> O QUE SE PEDE: No trecho fornecido abaixo, sobre o hábito de escrever, o que quem escreve acha que sentiria se dependesse da escrita como ganha-pão?

> TRECHO FORNECIDO:
+ + + +

Com relação ao que escrevo, não tenho nenhum ritual. Escrevo um pouco por necessidade individual de suportar a rotina quando sinto ela me enforcando com a “gravata”, de guardar percepções quando me parecem relevantes, de apontar contradições quando as vejo gritantes, e por aí vai. Não ritualizo, pois minha relação com o mundo é bastante inconstante, acho que todos naturalmente são assim, e porque não dependo da escrita como um ganha pão. Se dependesse eu acho que odiaria escrever.
Você escreve um pouco todos os dias ou em períodos concentrados? Você tem uma meta de escrita diária?

+ + + +

> ENTRADAS DE DADOS:
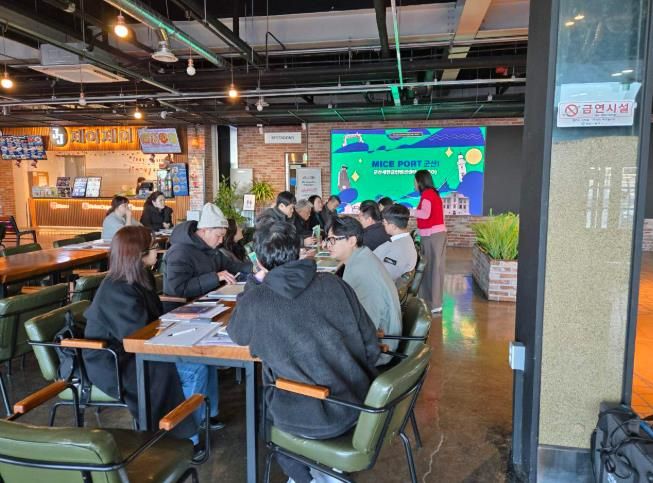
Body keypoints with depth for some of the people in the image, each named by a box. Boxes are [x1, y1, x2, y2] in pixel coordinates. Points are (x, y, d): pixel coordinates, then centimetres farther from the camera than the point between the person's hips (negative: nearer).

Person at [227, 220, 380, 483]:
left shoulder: (255, 301, -17)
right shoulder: (334, 283, -8)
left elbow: (236, 333, 7)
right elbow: (371, 345, -2)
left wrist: (255, 283, 11)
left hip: (311, 420, -4)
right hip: (359, 403, 4)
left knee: (260, 408, 28)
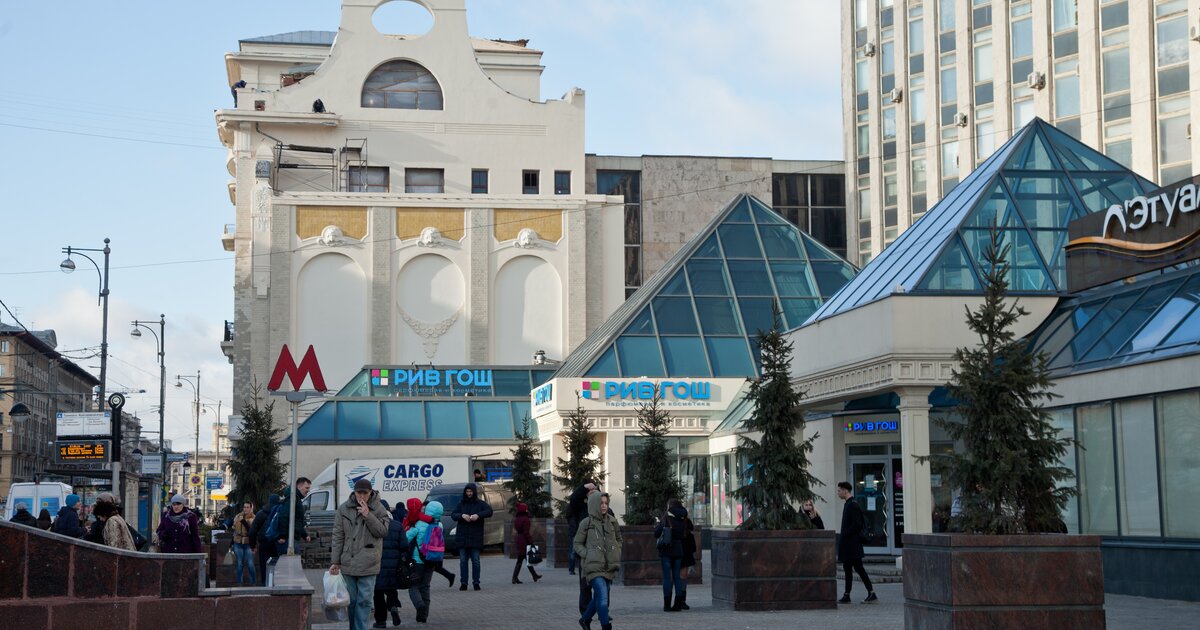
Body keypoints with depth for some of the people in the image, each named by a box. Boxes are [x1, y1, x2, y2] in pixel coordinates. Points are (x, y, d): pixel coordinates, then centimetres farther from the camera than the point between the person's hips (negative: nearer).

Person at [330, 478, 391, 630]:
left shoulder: (378, 509, 1)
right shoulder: (344, 509, 5)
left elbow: (383, 531, -7)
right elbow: (338, 536, 6)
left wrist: (368, 516, -18)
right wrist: (335, 561, 2)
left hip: (368, 564, -2)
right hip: (348, 563, 2)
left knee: (364, 600, -4)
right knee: (351, 600, 10)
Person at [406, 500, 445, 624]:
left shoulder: (419, 525, -16)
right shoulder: (439, 526, -2)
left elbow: (406, 538, -14)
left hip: (417, 561, -4)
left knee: (414, 586, 3)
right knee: (425, 587, 15)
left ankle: (420, 604, -25)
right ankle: (423, 616, 12)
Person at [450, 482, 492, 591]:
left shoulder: (480, 503, 4)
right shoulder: (461, 503, 11)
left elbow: (489, 511, -11)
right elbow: (453, 515, 5)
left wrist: (478, 515, -24)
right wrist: (462, 515, -14)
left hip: (475, 537, -2)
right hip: (462, 537, 2)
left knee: (475, 561, 0)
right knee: (463, 560, 2)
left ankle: (476, 582, 6)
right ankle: (463, 582, 5)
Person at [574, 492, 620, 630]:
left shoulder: (612, 521, 7)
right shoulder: (586, 523, -3)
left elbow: (618, 539, 20)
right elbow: (577, 544, 5)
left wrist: (617, 555, 7)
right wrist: (588, 555, -10)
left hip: (609, 566, 5)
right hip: (594, 566, -5)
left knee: (599, 597, 13)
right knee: (603, 596, -17)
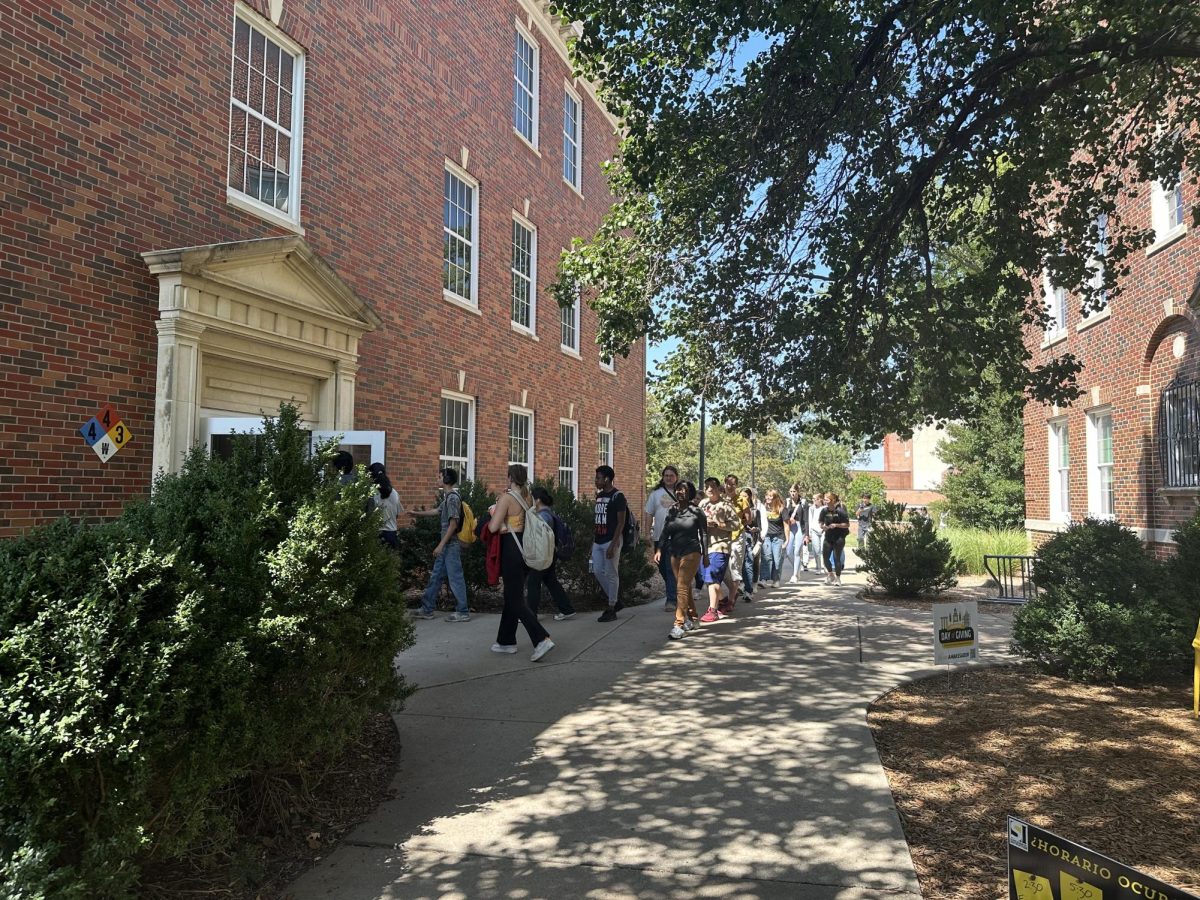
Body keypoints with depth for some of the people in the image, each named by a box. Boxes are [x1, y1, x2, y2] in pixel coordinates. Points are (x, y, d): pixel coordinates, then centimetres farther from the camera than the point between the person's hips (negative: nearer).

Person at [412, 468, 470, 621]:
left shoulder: (453, 498, -17)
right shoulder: (448, 497, 13)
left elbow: (453, 524, -21)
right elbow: (438, 511, 30)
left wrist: (441, 545, -19)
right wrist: (418, 513, 42)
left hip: (451, 545, -10)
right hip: (447, 545, 10)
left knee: (455, 578, -3)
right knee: (436, 577, 14)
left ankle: (463, 612, 4)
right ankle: (427, 609, 21)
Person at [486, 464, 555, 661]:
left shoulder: (507, 498, -15)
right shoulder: (529, 497, 7)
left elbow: (493, 527, -18)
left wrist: (493, 513, 2)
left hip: (512, 549, -8)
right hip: (527, 548, 8)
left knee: (516, 601, -4)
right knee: (512, 596, 18)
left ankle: (542, 639, -16)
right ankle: (506, 641, 27)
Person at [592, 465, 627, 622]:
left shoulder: (617, 496, -11)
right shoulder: (599, 495, 13)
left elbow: (621, 522, -14)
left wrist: (613, 544, -19)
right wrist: (593, 540, 14)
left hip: (611, 541, -8)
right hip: (598, 542, 8)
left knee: (611, 574, -2)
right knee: (597, 572, 9)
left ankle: (611, 609, 7)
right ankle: (615, 601, 23)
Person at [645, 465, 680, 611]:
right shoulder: (656, 493, 9)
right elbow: (649, 514, 11)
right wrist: (648, 532, 4)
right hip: (659, 535, 4)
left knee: (672, 567, -8)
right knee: (662, 566, 12)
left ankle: (671, 599, -4)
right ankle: (673, 591, 33)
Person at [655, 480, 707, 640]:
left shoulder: (696, 511, -4)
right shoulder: (672, 511, 7)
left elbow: (704, 533, 1)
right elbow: (665, 532, 6)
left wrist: (705, 554, 0)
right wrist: (659, 549, -6)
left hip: (691, 553, -5)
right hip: (675, 553, 5)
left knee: (682, 587, -13)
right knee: (685, 587, 14)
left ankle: (679, 625, -14)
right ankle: (693, 618, 29)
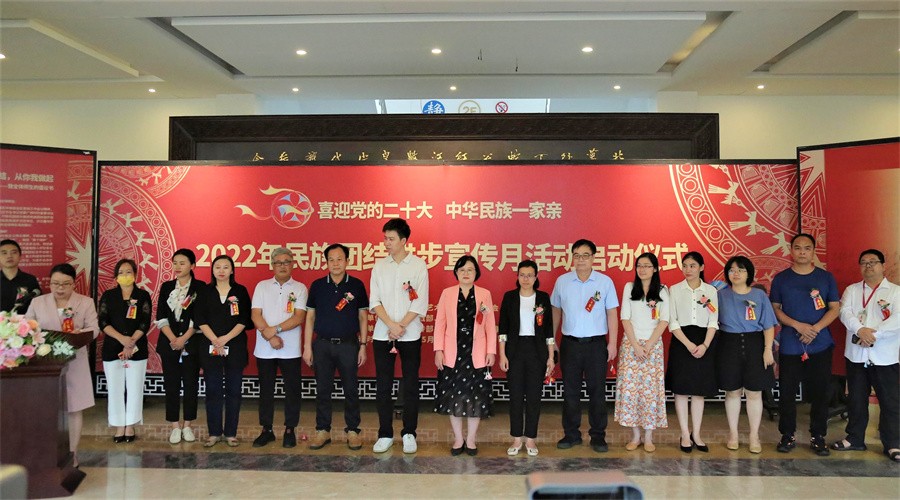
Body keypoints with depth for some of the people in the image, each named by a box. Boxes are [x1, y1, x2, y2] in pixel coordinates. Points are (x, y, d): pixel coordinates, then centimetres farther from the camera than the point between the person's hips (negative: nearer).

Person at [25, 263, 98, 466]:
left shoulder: (86, 302, 3)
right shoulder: (37, 302, 8)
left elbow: (94, 328, -3)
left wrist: (80, 333, -24)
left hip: (74, 363, -1)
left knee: (74, 408, 4)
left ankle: (72, 452, 15)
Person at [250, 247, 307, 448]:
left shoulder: (300, 288, 2)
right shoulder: (262, 286, 7)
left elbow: (299, 317, -8)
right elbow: (255, 315, -1)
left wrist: (275, 329, -16)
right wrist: (270, 336, -13)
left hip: (290, 349, -1)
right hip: (264, 349, 2)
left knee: (292, 390, 4)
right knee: (266, 390, 9)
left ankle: (289, 430, 15)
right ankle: (266, 430, 20)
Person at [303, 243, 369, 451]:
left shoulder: (356, 285, 2)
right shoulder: (317, 285, 5)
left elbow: (363, 317, 4)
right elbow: (310, 317, 7)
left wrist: (363, 346, -1)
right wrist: (307, 346, 2)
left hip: (348, 344, -1)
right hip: (322, 345, 1)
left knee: (351, 390, 4)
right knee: (323, 390, 7)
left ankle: (353, 430, 14)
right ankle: (323, 431, 17)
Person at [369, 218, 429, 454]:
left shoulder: (418, 265, -1)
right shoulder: (379, 266, 7)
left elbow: (420, 303, -6)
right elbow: (374, 301, 1)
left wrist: (401, 326, -12)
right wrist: (391, 325, -12)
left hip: (410, 335, -2)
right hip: (382, 334, 2)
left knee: (410, 385, 4)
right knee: (383, 385, 5)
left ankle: (409, 433, 14)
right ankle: (385, 434, 15)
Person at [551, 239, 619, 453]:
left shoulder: (605, 281, -2)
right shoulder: (562, 281, 2)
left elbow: (612, 313, 0)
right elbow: (556, 311, 10)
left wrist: (612, 343, -4)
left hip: (596, 344, -1)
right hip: (570, 343, 2)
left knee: (597, 391, 5)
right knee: (570, 391, 9)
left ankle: (598, 436, 17)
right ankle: (571, 434, 21)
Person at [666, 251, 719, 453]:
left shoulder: (711, 290, 6)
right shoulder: (675, 290, 2)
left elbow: (713, 321, 3)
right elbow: (673, 322, -3)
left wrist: (705, 345, -11)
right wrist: (689, 344, -13)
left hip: (704, 343, 1)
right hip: (681, 342, -1)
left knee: (699, 390, 6)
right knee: (681, 390, 0)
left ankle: (696, 434, 13)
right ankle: (685, 435, 8)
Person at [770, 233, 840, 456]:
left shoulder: (826, 277, 5)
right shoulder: (781, 278, 3)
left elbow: (835, 308, 3)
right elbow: (775, 309, 2)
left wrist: (815, 329, -12)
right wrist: (798, 325, -12)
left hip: (820, 344, 0)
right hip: (789, 345, 0)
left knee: (820, 392, 4)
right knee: (787, 392, 3)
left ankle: (818, 437, 17)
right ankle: (787, 436, 15)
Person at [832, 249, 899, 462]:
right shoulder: (851, 290, 10)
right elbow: (845, 312, -6)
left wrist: (874, 335, -21)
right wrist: (860, 330, -24)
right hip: (856, 354, 3)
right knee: (856, 399, 12)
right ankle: (855, 438, 24)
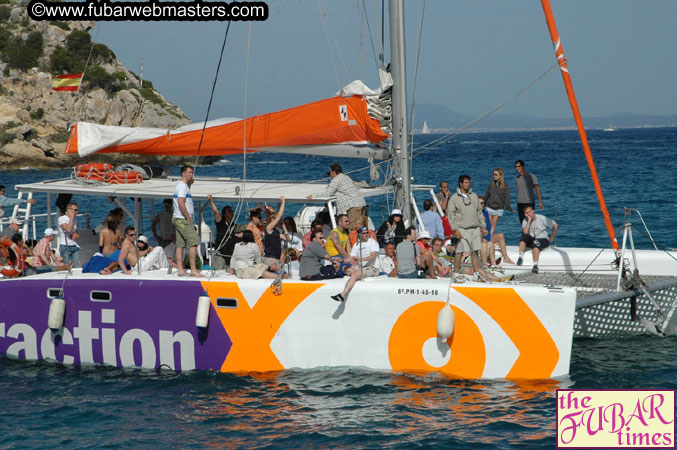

+ + + +

> RESULTADO: Acha que odiaria escrever.